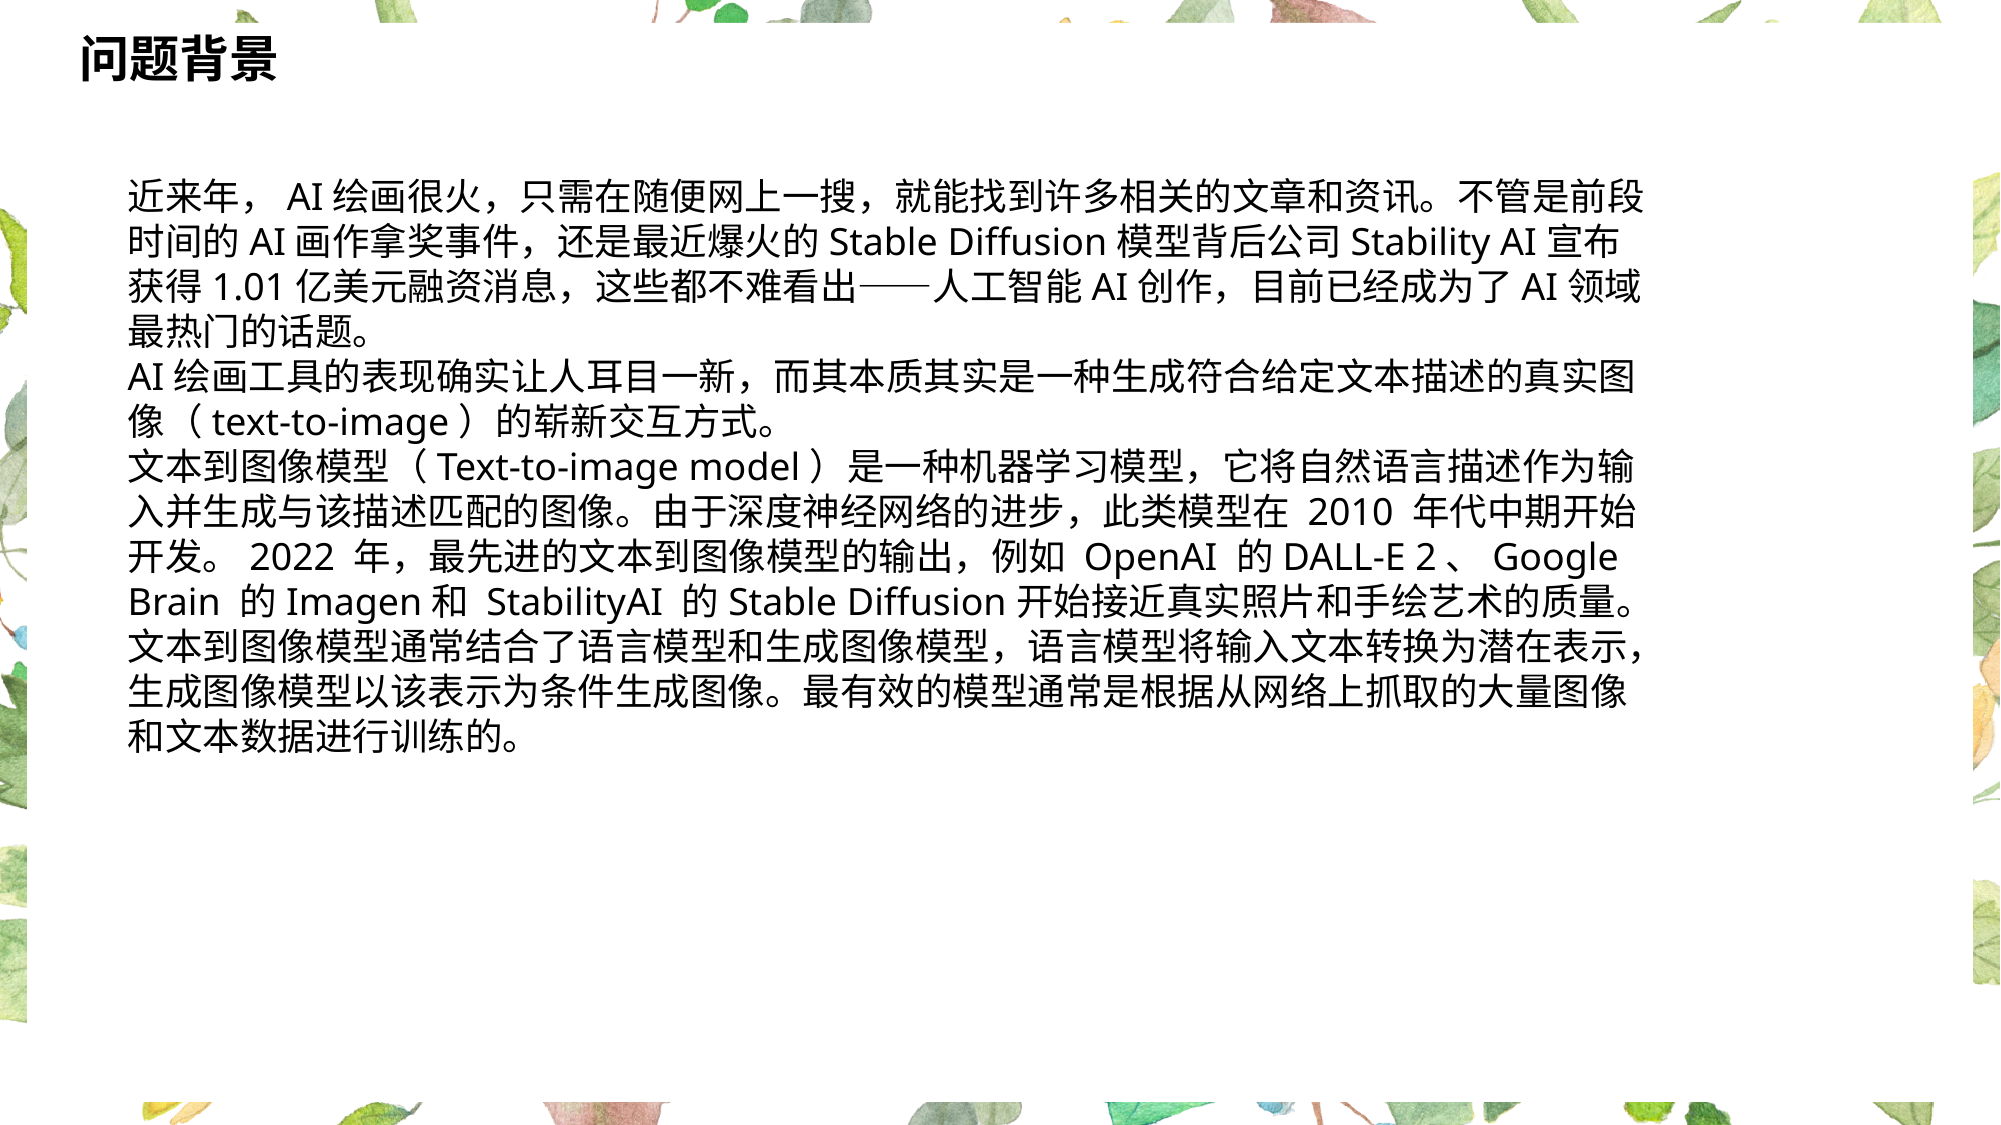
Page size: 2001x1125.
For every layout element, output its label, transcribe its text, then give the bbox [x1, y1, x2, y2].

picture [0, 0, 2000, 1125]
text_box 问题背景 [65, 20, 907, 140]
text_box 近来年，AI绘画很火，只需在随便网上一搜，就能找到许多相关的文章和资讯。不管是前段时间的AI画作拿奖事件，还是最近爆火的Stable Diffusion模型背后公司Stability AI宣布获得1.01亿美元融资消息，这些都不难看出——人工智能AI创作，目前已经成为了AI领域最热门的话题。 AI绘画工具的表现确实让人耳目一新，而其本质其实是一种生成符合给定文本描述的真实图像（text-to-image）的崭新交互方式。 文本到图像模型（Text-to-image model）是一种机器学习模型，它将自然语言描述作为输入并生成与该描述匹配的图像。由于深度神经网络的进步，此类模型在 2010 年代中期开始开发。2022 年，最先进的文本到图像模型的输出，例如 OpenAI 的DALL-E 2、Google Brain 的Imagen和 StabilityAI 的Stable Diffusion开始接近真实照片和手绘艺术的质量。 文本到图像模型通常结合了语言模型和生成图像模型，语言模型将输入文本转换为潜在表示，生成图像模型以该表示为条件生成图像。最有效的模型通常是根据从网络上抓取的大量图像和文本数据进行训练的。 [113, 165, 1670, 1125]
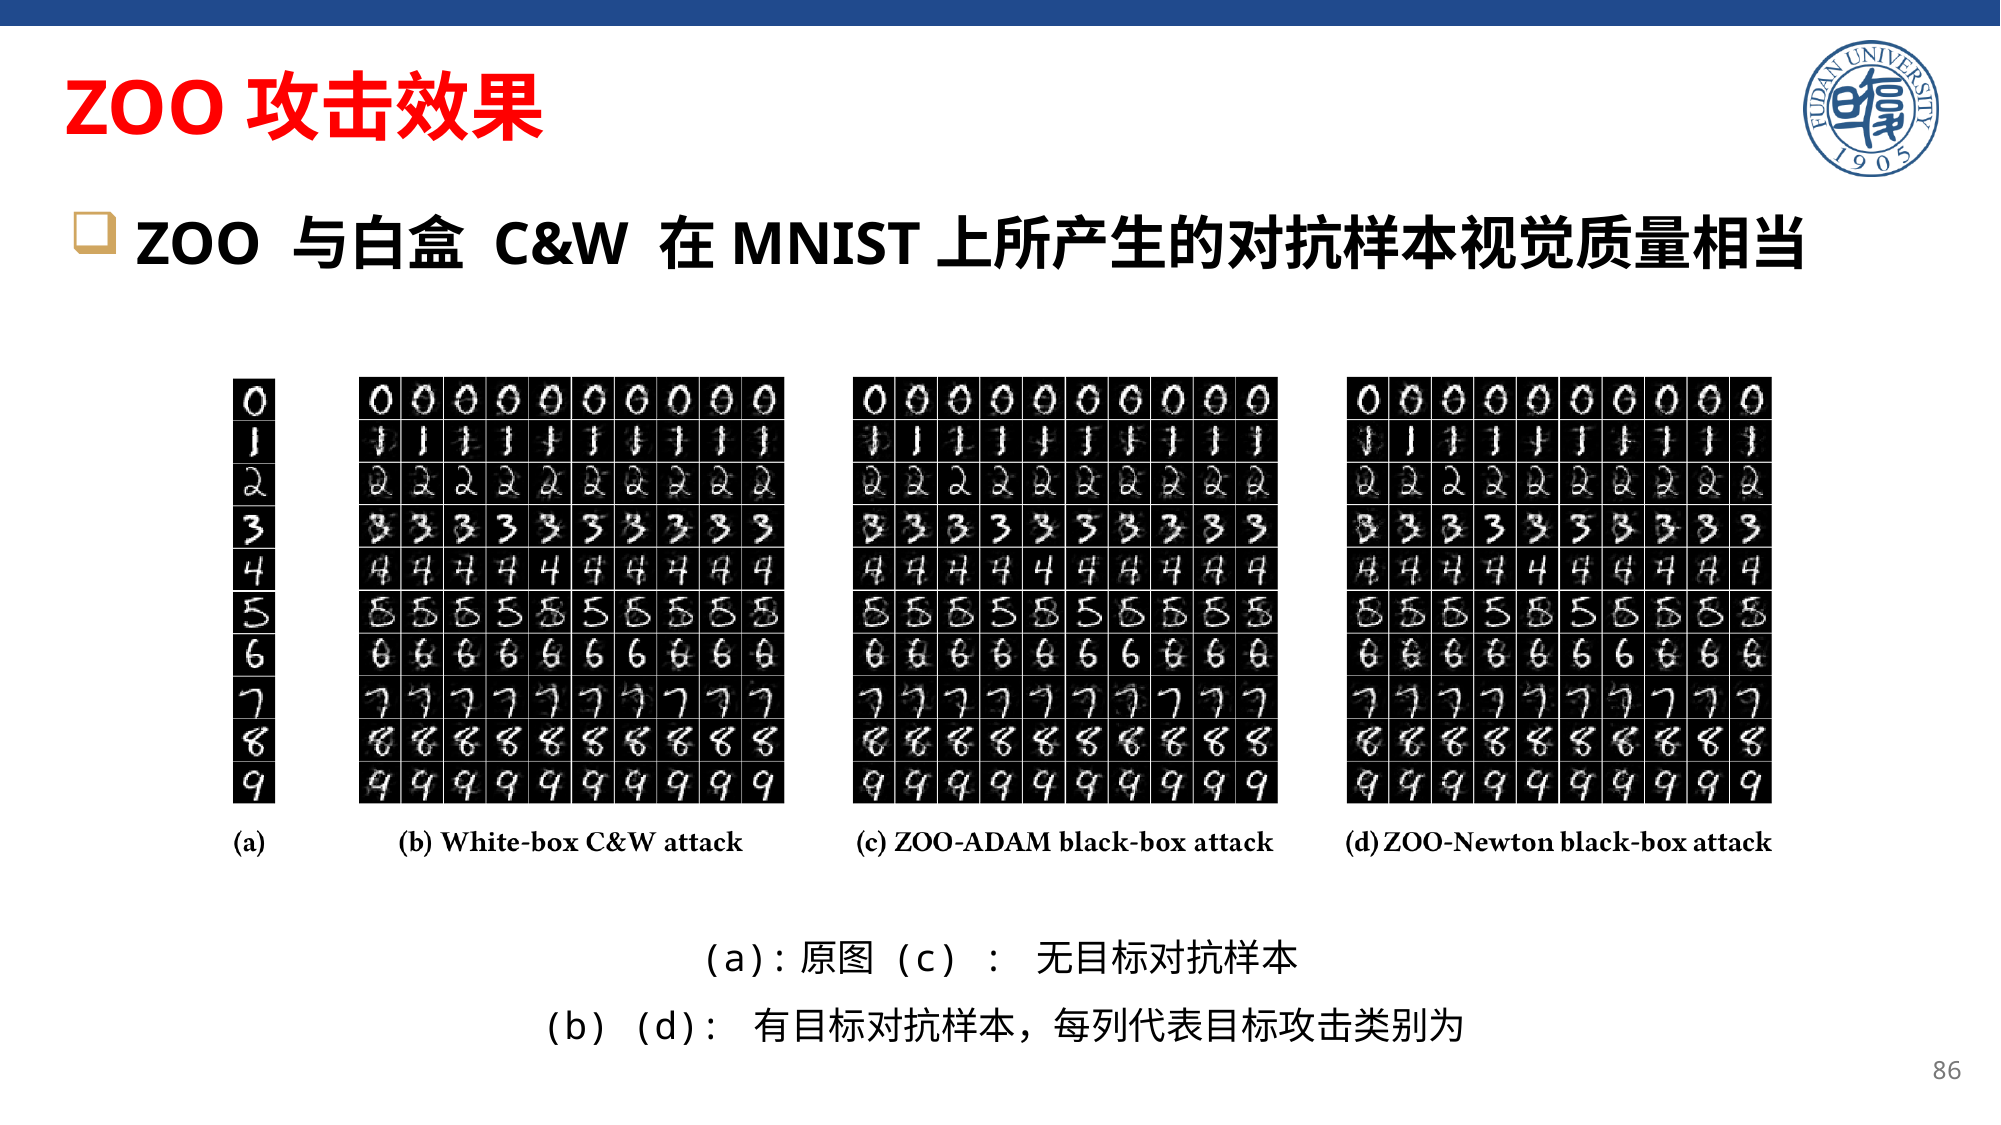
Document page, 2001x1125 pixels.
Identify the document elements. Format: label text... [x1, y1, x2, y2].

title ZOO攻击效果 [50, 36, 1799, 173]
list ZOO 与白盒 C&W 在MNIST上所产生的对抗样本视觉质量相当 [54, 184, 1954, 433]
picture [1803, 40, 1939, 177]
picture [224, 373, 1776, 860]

EXERCISE | The answer consists of the line holding "Document page, 2001x1125 pixels." and every line after it up to the end of the records, word for word.

WRITTEN SOLUTION |
Document page, 2001x1125 pixels.
Identify the document elements. Format: label text... [x1, y1, x2, y2].

title ZOO攻击效果 [50, 36, 1799, 173]
list ZOO 与白盒 C&W 在MNIST上所产生的对抗样本视觉质量相当 [54, 184, 1954, 433]
picture [1803, 40, 1939, 177]
picture [224, 373, 1776, 860]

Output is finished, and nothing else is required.